Seine Vision für eine bessere Welt sind deshalb nicht unbedingt Elektroautos. Sondern langfristig sieht er das Heil in intelligenten Mobilitätskonzepten, die voll vernetzt sind, autonom und führerlos fahren und die Umwelt schon dadurch entlasten, dass es keine nutzlosen Leerfahrten mehr gibt – egal, von welcher Kraft sie nun angetrieben werden. Nur für Supersportwagen wie seinen C2 oder eben auch einen Bugatti ist selbst in dieser schönen neuen Welt noch ein Platz. „Denn solche Autos wird es immer geben, genau wie Rennpferde.

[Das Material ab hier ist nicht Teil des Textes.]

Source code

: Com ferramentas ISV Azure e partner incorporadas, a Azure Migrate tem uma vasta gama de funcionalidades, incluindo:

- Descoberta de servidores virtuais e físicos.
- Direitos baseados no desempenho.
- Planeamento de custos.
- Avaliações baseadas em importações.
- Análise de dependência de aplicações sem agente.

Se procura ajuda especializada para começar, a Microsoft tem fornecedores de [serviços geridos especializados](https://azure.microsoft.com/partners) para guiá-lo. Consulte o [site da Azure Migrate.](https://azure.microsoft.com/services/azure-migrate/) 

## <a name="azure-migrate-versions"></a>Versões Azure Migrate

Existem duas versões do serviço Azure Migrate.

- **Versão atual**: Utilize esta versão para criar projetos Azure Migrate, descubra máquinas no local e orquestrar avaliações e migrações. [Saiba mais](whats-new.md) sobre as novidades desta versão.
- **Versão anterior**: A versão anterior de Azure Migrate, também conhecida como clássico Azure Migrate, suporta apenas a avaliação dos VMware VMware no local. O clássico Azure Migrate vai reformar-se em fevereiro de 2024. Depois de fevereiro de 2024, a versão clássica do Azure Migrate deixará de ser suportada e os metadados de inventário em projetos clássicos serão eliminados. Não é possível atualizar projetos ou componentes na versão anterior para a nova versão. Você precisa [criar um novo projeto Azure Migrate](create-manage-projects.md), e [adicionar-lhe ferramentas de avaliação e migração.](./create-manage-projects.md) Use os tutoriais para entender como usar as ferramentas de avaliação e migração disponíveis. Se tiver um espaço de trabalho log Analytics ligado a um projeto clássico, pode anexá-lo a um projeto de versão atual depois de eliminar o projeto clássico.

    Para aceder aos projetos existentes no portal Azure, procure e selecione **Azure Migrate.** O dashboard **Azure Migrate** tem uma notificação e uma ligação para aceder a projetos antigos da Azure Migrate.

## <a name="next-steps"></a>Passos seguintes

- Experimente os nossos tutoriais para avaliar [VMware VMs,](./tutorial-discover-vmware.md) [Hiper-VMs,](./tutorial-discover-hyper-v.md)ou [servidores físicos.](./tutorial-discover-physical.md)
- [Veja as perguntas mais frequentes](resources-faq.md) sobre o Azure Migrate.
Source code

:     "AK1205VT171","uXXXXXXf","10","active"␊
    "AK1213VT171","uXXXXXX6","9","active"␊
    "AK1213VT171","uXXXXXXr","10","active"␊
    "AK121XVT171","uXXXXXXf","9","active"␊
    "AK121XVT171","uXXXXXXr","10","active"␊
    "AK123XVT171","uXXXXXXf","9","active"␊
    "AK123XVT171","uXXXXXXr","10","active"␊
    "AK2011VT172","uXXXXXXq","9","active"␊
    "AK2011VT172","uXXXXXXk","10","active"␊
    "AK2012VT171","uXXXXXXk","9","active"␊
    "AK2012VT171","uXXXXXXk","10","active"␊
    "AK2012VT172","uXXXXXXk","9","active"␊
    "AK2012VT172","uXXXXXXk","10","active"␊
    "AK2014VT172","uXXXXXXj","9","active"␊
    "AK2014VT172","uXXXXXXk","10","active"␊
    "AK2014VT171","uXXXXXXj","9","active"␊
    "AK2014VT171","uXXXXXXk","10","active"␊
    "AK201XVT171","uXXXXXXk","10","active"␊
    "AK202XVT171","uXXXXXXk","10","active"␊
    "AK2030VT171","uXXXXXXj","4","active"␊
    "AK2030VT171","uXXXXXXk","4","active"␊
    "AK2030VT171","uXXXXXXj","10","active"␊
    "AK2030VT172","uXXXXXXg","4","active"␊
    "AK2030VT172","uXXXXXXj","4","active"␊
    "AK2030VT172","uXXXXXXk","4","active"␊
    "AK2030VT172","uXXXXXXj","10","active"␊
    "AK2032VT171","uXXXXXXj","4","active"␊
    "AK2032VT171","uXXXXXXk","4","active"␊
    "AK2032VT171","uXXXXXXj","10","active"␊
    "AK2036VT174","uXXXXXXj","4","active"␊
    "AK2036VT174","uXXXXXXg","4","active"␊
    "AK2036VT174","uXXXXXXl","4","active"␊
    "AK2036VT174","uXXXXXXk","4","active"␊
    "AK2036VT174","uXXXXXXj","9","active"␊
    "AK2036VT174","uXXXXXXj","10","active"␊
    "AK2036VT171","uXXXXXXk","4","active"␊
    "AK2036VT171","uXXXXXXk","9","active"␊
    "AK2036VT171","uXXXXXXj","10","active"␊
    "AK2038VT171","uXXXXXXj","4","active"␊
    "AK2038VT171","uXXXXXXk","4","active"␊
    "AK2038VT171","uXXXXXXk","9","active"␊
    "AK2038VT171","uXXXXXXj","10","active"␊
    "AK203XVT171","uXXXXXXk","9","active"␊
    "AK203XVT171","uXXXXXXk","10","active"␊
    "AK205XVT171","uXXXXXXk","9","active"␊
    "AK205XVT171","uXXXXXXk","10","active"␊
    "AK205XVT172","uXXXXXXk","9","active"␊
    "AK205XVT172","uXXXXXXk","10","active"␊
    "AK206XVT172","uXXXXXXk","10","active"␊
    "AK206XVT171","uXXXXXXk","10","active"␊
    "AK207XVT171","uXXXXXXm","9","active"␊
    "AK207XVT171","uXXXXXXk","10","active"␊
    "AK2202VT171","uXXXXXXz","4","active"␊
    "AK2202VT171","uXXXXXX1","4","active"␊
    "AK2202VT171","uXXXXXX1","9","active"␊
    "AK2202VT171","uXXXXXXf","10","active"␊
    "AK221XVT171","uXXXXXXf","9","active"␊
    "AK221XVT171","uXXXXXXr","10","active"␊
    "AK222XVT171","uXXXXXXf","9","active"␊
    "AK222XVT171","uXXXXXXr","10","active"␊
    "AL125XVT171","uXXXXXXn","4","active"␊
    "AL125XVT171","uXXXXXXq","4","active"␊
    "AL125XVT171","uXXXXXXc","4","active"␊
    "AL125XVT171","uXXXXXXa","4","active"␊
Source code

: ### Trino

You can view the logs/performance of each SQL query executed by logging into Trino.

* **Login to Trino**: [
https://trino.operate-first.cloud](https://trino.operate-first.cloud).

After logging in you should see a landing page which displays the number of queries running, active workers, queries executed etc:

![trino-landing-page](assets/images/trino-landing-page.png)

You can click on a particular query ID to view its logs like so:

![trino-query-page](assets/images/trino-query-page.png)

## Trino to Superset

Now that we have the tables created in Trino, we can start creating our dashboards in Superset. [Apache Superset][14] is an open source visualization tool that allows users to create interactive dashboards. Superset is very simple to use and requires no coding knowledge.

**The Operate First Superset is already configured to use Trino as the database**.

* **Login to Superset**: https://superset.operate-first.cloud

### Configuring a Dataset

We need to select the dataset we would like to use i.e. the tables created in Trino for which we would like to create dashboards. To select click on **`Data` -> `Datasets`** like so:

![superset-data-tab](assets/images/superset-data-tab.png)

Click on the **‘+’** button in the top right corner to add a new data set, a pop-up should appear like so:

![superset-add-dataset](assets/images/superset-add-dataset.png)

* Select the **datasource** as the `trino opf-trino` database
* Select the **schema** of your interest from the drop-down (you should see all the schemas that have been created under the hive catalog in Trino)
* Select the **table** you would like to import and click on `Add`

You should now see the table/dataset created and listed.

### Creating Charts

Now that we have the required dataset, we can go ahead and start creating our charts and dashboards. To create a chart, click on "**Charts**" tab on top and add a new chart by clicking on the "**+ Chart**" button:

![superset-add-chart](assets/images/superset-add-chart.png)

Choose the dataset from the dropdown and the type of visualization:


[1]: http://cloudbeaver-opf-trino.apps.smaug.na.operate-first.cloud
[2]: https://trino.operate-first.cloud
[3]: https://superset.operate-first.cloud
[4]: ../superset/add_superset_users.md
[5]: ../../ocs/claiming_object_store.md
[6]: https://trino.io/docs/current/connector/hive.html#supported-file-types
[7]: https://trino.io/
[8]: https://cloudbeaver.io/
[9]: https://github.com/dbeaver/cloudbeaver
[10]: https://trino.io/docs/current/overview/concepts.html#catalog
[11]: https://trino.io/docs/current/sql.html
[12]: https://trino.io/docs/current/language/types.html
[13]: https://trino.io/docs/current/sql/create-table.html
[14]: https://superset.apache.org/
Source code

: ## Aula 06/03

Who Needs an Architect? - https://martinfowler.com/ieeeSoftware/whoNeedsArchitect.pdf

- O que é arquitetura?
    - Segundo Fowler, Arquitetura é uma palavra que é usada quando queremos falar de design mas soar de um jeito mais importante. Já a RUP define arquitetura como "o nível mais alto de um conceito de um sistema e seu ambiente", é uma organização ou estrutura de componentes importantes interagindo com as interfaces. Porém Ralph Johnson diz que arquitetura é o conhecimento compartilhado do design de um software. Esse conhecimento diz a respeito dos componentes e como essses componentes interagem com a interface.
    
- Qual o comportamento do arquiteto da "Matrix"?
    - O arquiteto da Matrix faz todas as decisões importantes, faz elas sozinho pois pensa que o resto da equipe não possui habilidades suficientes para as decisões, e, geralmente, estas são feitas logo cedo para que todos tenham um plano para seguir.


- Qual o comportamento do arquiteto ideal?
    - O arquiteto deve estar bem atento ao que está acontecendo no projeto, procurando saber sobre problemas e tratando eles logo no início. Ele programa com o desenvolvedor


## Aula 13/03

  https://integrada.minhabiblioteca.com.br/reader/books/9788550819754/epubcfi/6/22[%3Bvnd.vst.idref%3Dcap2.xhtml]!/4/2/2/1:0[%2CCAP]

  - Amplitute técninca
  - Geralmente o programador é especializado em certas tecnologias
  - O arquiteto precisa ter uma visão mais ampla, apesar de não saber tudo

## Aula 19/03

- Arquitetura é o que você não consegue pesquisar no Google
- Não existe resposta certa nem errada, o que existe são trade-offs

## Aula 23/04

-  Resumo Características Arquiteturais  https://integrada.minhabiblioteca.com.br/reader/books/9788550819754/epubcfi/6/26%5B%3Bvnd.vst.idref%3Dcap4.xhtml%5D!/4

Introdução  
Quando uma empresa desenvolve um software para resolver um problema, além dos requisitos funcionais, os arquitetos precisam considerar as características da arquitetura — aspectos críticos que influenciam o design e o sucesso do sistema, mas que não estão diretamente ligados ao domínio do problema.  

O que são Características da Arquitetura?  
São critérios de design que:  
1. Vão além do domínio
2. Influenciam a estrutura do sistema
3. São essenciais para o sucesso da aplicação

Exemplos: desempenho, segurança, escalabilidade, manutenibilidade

Selbst wenn seit 100 Jahren niemand mehr Reiten muss, um von A nach B zu kommen.“ 

In der großen Maschinerie der Mobilität mag auch Mate Rimac bei allem Ruhm nur ein kleines Rädchen sein. Doch in seinem kleinen Kosmos in Kroatien dreht er an einem größeren Rad und will die Welt in Eigenregie ein bisschen besser machen: Noch in diesem Jahr beginnen vor den Toren Zagrebs die Bauarbeiten am 200 Millionen Euro schweren Rimac Campus, mit dem der Kroate einer ganz anderen Firma nacheifert. Denn die neue Zentrale, zu der neben der Produktion und dem Entwicklungszentrum mit dann immerhin schon 2.500 Arbeitsplätzen auch ein Museum, ein Hotel und ein Bio-Bauernhof gehören werden, ist weder inspiriert vom schmucklosen Tesla-Hangar in Hawethorn bei Los Angeles, noch von der VW-Zentrale in Wolfsburg oder den Backstein-Baracken von Porsche in Zuffenhausen. Sondern wenn es überhaupt etwas Vergleichbares gibt, dann allenfalls der Apple-Park in Cupertino. Zwar muss sich Rimac bis zum Umzug noch zwei Jahre gedulden. Hoffentlich werden auch die Jungs im improvisierten Empfangsgebäude von Sveta Nedelja die Zeit zu nutzen wissen – und bis zum Umzug schon mal ein paar neue Besucherausweise beschaffen.